Finishing the book with the newly attained belief that all Slavs held the Croat name, he views all the Slavic lands as being divided in two main parts: Northern Croatia (Croatia Septemtrionalis, which included Hungary) and Southern Croatia (Croatia Meridionalis), the latter being further divided into Red Croatia and White Croatia.[3]
White Croatia he divided in four regions:
These newly coined terms corresponded to actual region of Dalmatia, Slavonia, Noricum, whereas Red Croatia consisted of Serbia, Macedonia, Bulgaria and Odryssia.[3]

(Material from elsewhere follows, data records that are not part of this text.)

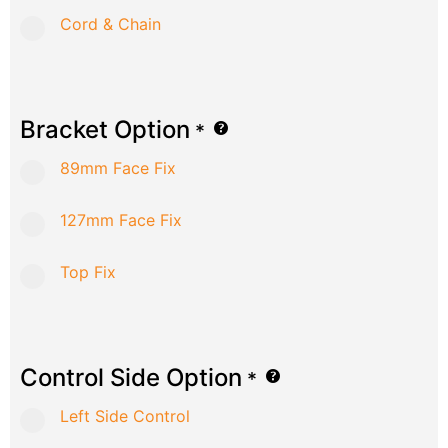
Cord & Chain
Bracket Option
*
89mm Face Fix
127mm Face Fix
Top Fix
Control Side Option
*
Left Side Control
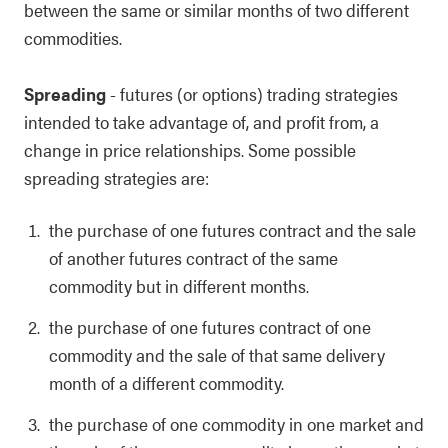
between the same or similar months of two different
commodities.
Spreading
- futures (or options) trading strategies
intended to take advantage of, and profit from, a
change in price relationships. Some possible
spreading strategies are:
the purchase of one futures contract and the sale
of another futures contract of the same
commodity but in different months.
the purchase of one futures contract of one
commodity and the sale of that same delivery
month of a different commodity.
the purchase of one commodity in one market and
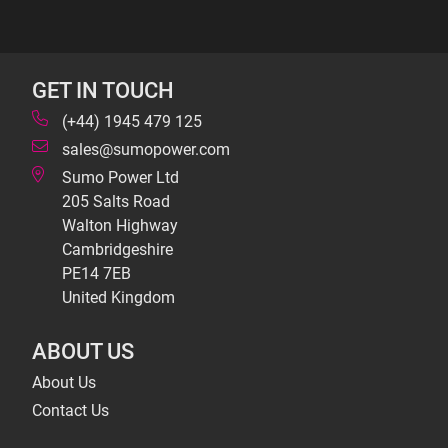
GET IN TOUCH
(+44) 1945 479 125
sales@sumopower.com
Sumo Power Ltd
205 Salts Road
Walton Highway
Cambridgeshire
PE14 7EB
United Kingdom
ABOUT US
About Us
Contact Us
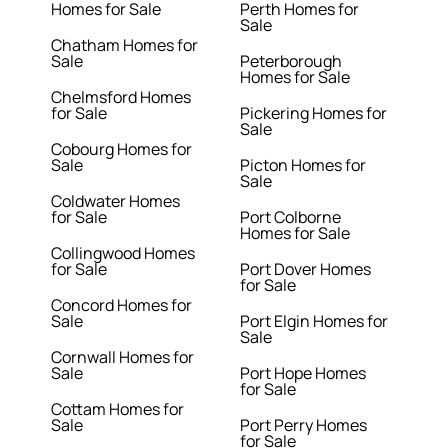
Homes for Sale
Perth Homes for
Sale
Chatham Homes for
Sale
Peterborough
Homes for Sale
Chelmsford Homes
for Sale
Pickering Homes for
Sale
Cobourg Homes for
Sale
Picton Homes for
Sale
Coldwater Homes
for Sale
Port Colborne
Homes for Sale
Collingwood Homes
for Sale
Port Dover Homes
for Sale
Concord Homes for
Sale
Port Elgin Homes for
Sale
Cornwall Homes for
Sale
Port Hope Homes
for Sale
Cottam Homes for
Sale
Port Perry Homes
for Sale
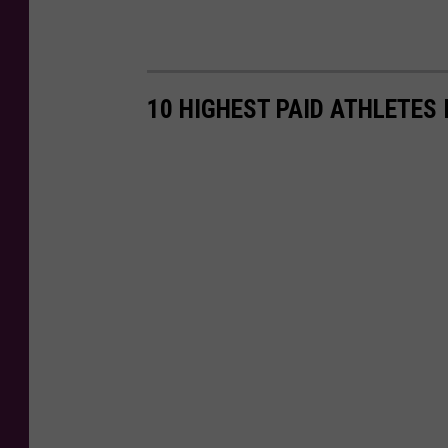
10 HIGHEST PAID ATHLETES 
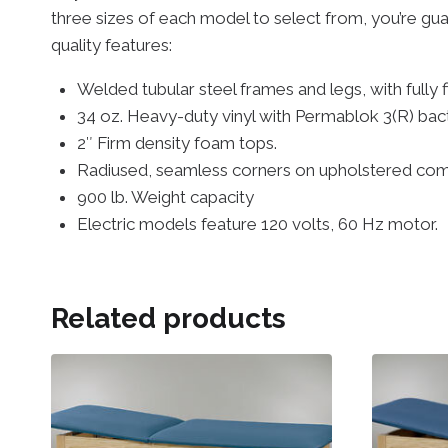
three sizes of each model to select from, you’re guar
quality features:
Welded tubular steel frames and legs, with fully 
34 oz. Heavy-duty vinyl with Permablok 3(R) bact
2″ Firm density foam tops.
Radiused, seamless corners on upholstered co
900 lb. Weight capacity
Electric models feature 120 volts, 60 Hz motor.
Related products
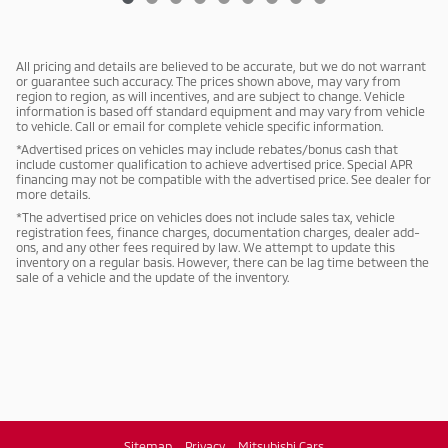
All pricing and details are believed to be accurate, but we do not warrant
or guarantee such accuracy. The prices shown above, may vary from
region to region, as will incentives, and are subject to change. Vehicle
information is based off standard equipment and may vary from vehicle
to vehicle. Call or email for complete vehicle specific information.
*Advertised prices on vehicles may include rebates/bonus cash that
include customer qualification to achieve advertised price. Special APR
financing may not be compatible with the advertised price. See dealer for
more details.
*The advertised price on vehicles does not include sales tax, vehicle
registration fees, finance charges, documentation charges, dealer add-
ons, and any other fees required by law. We attempt to update this
inventory on a regular basis. However, there can be lag time between the
sale of a vehicle and the update of the inventory.
Sitemap
Privacy
Mitsubishi Cars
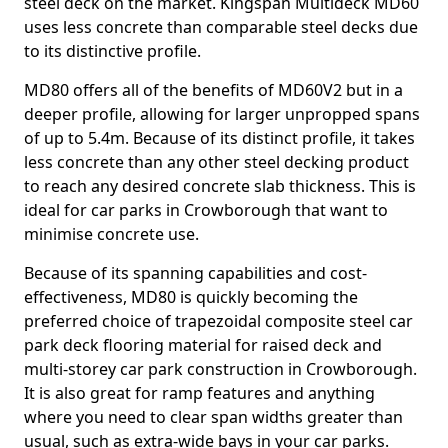
steel deck on the market. Kingspan Multideck MD60
uses less concrete than comparable steel decks due
to its distinctive profile.
MD80 offers all of the benefits of MD60V2 but in a
deeper profile, allowing for larger unpropped spans
of up to 5.4m. Because of its distinct profile, it takes
less concrete than any other steel decking product
to reach any desired concrete slab thickness. This is
ideal for car parks in Crowborough that want to
minimise concrete use.
Because of its spanning capabilities and cost-
effectiveness, MD80 is quickly becoming the
preferred choice of trapezoidal composite steel car
park deck flooring material for raised deck and
multi-storey car park construction in Crowborough.
It is also great for ramp features and anything
where you need to clear span widths greater than
usual, such as extra-wide bays in your car parks.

According to historian Ivo Banac, Vitezović treated his "pan-Croatianism" both as a historical construct and as a political programme, originating as an outrage against the centuries-long fragmentation of Croatian lands and the whole Slavic south. The work is also a polemic against Venetian territorial pretensions and in favor of legitimising Habsburg expansionism. However, Vitezović did not treat his Greater Croatia as a unified whole, acknowledging different customs, names and emblems of territories included. Although, he maintained these were not important for the common nationhood and lineage of the Croats. Banac also argued against treating this work as a case of national exclusivism, stating that this work also influenced the national movement of the Serbs and Bulgarians.[3] Ferdo Šišić once regarded the work as a "Bible of Croat national policy in the 19th century", inspiring such individuals as Ljudevit Gaj, Eugen Kvaternik and Ante Starčević.[6] Vitezović anticipated the Romanticist movement with his treatment of "nationhood".[3] [7] As was common for nationalist writers of that period, he speculated on the origins his people, drawing on a variety of historical sources. His work is in some ways a precursor to modern nationalist ideology.[8] He manipulated and misrepresented sources, perhaps deliberately, in order to support his own political intention in the book.